Re: SSL and USER_CERT_FILE

> pgsql(at)mohawksoft(dot)com wrote:
>> > pgsql(at)mohawksoft(dot)com writes:
>> >> Maybe we need to go even further and add it to the PQconnect API
>> >> sslkey=filename and sslcrt=filename in addition to sslmode?
>> >
>> > If there's a case to be made for this at all, it should be handled
>> > the same way as all other libpq connection parameters.
>> >
>> > regards, tom lane
>> >
>>
>> Here's the use case:
>>
>> I have an application that must connect to multiple PostgreSQL
>> databases and must use secure communications and the SSL keys are
>> under the control of the business units the administer the databases,
>> not me. In addition my application also communicates with other SSL
>> enabled versions of itself.
>>
>> I think you would agree that a hard coded immutable location for
>> "client" interface is problematic.
>
> I agree fully with the use-case.
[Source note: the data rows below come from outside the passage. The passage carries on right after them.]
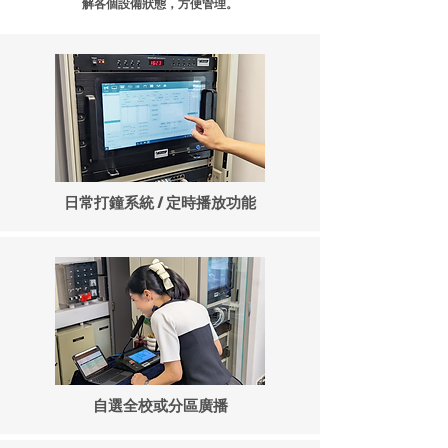
解各個設備狀態，方便管理。
日常打鐘系統 / 定時播放功能
自選全校或分區廣播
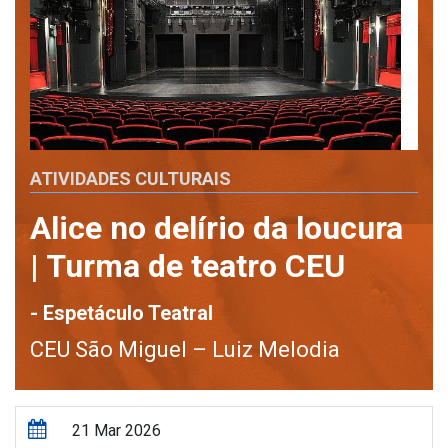
ATIVIDADES CULTURAIS
Alice no delírio da loucura
| Turma de teatro CEU
- Espetáculo Teatral
CEU São Miguel – Luiz Melodia
21 Mar 2026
Most of the other things we allow both
> as connection parameters and as environment variables, so we should do
> that IMHO. What could be debated is if we should also somehow allow it
> to be specified in .pgpass for example?
>

I am testing a patch that is currently against the 8.2 series.

It implements in PQconnectdb(...)

sslmode=require sslkey=client.key sslcert=client.crt ssltrustcrt=certs.pem
sslcrl=crl.pem"

BTW: the revocation list probably never worked in the client.